- **Directions**
**1.** In the Spirit Adrift passage, swap "Prosthetic Records" for "an independent label" and write out the part starting with "Likewise, its follow-up" and going on through "EP and full-length.".
**2.** Using the Spirit Adrift passage, mark each statement yes or no and quote the words that decide it: (a) The EP was recorded in about a day to a day and a half. (b) Chained to Oblivion has seven tracks. (c) Garrett used an effect to harmonize the guitar solos on Chained to Oblivion.
··· Passage for review
Clocking 12:12, "Specter of Ruin" and "Perpetual Passage" at 15:30 sandwich Spirit Adrift's debut 12-inch, Behind – Beyond. The A-side loosens a new summoner from the grand canyon of doom, a mid-tenor commanding deep gravitas over a Seventies/Nineties sonic rupture inlaid with weightless atmospherics. Contemporary in production, thrust, and sheer voltage, the EP vibrates a timeworn permanence.

Likewise, its follow-up LP, 2016's Chained to Oblivion, also on Los Angeles metal forge Prosthetic Records, radiates an equally deathless vitality. Massive monument to sound and fission, its five tracks lower a bottomless boom both lyrically and instrumentally, a canonical text of premonition and detonation. Nearly 10-minute launch "Psychic Tide" bursts a liquid crystal compass of shred, pointillism, and anthemics surfing their own stairway to heaven.

"We did the EP in a day, day-and-a-half," estimates Garrett. "Then I had the next one. It was like a dam broke open. I felt barely tethered to the earth, but all of these songs kept coming out. It was intense, just me and the guy who engineered it and mixed it, but I played everything on the EP and full-length.

"Chained to Oblivion is by far our most complex album. It's so layered people don't realize every guitar solo except for one is harmonized. Every guitar solo. And I actually played it. I didn't use an effect to harmonize the guitar. I wrote the solo out, then I figured out the harmony of every single note and bend and everything in every solo, and then I played the harmony.
······
··· Dataset extract
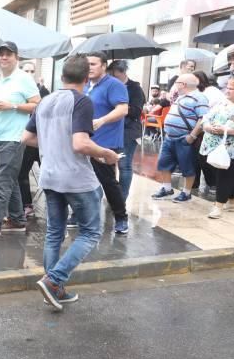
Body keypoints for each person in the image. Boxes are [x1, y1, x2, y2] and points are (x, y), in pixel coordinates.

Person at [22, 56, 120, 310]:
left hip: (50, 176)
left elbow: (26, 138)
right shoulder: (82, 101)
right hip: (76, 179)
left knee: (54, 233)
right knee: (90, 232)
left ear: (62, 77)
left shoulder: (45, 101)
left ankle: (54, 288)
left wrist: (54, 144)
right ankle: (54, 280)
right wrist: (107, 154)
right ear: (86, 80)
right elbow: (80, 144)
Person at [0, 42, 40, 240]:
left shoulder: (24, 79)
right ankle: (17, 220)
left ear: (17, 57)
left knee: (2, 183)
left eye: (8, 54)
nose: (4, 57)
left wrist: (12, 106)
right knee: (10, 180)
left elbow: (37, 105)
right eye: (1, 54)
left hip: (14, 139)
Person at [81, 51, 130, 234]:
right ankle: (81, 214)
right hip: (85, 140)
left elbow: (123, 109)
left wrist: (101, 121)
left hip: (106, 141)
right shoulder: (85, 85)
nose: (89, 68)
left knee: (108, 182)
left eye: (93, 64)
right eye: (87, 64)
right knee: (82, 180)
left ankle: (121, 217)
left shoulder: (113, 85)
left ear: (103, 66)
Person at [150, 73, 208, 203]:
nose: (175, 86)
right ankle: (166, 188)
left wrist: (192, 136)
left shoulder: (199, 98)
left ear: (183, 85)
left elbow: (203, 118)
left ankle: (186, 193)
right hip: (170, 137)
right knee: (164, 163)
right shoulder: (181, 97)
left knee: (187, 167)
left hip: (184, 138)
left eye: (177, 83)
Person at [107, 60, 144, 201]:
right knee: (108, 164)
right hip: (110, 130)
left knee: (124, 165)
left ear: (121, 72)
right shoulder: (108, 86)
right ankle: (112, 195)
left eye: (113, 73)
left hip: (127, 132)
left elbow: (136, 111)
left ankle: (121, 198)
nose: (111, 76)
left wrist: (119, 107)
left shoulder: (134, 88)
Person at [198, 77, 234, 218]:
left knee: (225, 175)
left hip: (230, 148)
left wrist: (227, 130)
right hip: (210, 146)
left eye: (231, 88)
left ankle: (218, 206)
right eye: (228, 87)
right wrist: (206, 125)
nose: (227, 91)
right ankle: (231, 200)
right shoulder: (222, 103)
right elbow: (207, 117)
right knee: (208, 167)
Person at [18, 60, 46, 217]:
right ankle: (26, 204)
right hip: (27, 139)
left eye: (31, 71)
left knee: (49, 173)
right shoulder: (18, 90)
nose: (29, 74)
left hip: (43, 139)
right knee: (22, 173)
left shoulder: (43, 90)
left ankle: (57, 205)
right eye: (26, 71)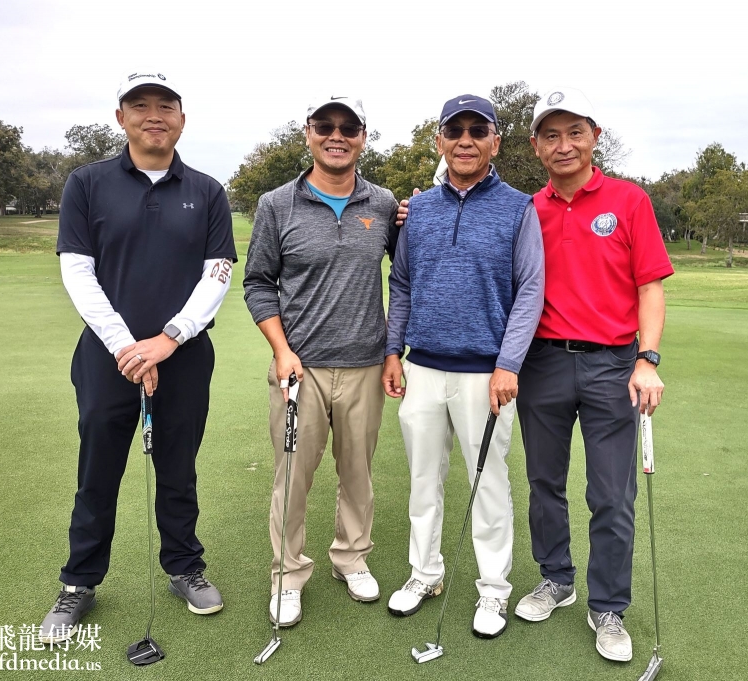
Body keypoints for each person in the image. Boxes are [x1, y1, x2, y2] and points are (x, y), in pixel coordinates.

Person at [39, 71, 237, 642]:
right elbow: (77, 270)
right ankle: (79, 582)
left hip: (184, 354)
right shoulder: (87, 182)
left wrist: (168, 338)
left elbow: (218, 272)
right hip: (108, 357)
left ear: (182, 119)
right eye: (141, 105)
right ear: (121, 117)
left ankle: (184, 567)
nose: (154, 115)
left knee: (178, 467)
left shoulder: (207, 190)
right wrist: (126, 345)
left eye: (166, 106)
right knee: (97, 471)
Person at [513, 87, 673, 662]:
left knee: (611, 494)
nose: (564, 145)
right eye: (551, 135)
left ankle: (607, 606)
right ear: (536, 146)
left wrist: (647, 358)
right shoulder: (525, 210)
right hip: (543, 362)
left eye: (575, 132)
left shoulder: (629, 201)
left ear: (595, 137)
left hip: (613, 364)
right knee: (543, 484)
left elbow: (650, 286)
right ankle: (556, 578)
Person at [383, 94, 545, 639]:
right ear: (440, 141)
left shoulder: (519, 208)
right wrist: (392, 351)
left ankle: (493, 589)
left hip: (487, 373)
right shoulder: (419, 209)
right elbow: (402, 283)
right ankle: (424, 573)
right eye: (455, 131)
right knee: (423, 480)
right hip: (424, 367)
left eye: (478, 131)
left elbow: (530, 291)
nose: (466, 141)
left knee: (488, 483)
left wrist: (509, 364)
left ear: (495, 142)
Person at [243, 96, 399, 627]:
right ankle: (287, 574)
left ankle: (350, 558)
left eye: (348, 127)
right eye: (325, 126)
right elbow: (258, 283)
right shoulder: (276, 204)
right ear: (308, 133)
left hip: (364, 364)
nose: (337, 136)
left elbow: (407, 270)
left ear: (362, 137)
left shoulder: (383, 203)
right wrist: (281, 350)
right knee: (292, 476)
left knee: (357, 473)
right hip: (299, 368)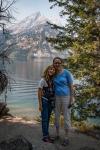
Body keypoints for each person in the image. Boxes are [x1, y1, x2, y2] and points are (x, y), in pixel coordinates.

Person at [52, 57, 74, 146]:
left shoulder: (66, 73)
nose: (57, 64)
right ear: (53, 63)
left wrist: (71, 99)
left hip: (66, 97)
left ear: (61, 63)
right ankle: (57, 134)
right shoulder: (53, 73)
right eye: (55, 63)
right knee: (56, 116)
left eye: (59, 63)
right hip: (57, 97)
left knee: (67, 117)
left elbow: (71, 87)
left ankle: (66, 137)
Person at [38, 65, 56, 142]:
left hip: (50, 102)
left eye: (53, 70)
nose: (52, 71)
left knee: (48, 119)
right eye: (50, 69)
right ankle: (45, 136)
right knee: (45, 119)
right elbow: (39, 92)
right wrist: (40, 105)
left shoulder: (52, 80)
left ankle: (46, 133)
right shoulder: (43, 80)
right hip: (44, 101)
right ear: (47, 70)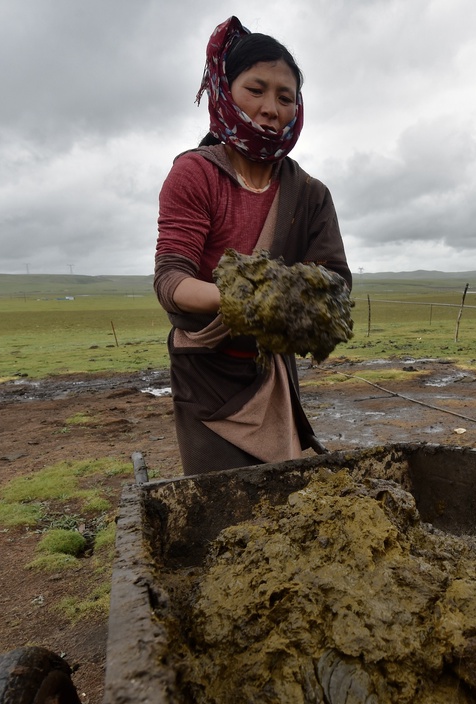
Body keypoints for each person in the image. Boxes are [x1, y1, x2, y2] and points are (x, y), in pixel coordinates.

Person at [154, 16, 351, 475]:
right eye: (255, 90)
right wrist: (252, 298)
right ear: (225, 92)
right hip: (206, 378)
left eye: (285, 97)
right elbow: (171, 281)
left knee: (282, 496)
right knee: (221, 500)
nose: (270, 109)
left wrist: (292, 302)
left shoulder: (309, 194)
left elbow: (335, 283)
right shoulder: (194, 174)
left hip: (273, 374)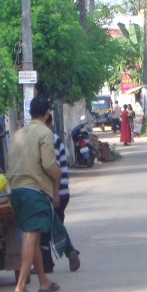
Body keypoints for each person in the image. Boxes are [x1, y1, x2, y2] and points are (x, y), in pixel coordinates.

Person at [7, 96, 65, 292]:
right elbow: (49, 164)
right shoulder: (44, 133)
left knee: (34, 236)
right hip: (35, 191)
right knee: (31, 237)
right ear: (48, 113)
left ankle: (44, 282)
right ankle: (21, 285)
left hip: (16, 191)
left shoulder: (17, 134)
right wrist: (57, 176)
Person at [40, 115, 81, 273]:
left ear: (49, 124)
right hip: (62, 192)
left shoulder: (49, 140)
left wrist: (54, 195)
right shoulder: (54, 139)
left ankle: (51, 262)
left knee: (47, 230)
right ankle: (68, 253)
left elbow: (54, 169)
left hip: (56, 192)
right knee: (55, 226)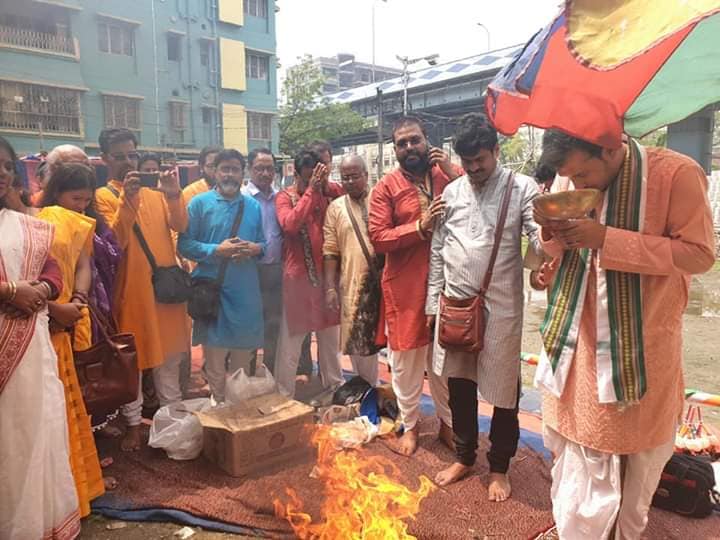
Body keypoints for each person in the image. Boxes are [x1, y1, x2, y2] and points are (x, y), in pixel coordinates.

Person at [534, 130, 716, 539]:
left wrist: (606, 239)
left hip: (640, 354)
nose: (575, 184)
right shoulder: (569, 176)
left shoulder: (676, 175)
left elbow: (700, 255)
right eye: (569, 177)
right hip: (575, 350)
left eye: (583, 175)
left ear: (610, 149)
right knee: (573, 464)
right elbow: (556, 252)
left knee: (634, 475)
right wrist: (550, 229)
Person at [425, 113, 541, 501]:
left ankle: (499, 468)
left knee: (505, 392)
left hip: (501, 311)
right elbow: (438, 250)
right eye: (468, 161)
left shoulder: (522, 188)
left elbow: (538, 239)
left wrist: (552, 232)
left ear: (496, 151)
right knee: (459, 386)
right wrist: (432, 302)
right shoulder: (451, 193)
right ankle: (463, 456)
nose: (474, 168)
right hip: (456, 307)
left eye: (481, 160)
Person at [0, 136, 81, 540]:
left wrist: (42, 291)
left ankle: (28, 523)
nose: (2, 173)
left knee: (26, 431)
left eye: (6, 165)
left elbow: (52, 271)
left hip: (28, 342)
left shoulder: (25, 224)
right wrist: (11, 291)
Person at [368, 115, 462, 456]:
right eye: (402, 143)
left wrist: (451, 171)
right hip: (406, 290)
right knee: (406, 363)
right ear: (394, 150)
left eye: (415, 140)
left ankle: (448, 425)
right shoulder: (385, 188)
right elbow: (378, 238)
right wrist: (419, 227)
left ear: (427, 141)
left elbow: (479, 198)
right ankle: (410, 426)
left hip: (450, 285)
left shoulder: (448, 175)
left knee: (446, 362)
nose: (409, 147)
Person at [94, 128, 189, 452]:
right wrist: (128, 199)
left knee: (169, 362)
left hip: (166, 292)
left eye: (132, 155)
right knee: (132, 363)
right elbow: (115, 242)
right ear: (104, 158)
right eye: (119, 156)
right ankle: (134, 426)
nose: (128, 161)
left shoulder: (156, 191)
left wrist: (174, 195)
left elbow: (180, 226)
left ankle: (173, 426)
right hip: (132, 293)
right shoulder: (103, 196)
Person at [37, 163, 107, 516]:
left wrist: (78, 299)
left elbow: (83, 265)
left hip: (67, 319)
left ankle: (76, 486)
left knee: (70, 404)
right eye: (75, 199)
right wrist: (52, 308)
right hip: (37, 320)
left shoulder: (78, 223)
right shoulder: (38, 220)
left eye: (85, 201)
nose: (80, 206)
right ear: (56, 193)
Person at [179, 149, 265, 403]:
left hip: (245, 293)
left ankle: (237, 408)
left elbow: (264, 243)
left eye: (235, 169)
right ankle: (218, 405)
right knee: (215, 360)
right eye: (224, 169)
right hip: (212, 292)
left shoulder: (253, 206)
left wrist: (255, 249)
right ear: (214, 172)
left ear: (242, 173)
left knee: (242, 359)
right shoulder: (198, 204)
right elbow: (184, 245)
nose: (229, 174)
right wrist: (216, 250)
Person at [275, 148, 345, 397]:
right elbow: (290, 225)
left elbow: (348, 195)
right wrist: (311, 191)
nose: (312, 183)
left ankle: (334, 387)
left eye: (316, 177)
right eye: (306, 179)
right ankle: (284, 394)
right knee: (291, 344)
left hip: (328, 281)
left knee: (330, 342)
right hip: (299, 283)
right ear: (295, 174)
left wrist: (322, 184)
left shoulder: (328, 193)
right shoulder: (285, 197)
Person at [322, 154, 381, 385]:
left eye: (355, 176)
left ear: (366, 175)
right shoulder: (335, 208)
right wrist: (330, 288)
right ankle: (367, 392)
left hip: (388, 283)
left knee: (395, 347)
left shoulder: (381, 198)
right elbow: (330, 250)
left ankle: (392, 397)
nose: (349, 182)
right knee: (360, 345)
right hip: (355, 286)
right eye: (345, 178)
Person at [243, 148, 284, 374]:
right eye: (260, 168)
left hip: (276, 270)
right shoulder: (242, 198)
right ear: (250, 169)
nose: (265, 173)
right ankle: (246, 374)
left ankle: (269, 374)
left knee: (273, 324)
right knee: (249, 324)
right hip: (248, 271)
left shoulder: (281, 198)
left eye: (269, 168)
······
- **Solutions to the tasks**
**1.**
Likewise, its follow-up LP, 2016's Chained to Oblivion, also on Los Angeles metal forge an independent label, radiates an equally deathless vitality. Massive monument to sound and fission, its five tracks lower a bottomless boom both lyrically and instrumentally, a canonical text of premonition and detonation. Nearly 10-minute launch "Psychic Tide" bursts a liquid crystal compass of shred, pointillism, and anthemics surfing their own stairway to heaven.

"We did the EP in a day, day-and-a-half," estimates Garrett. "Then I had the next one. It was like a dam broke open. I felt barely tethered to the earth, but all of these songs kept coming out. It was intense, just me and the guy who engineered it and mixed it, but I played everything on the EP and full-length.

**2.**
(a) Yes: "We did the EP in a day, day-and-a-half"
(b) No: "its five tracks lower a bottomless boom both lyrically and instrumentally"
(c) No: "I didn't use an effect to harmonize the guitar."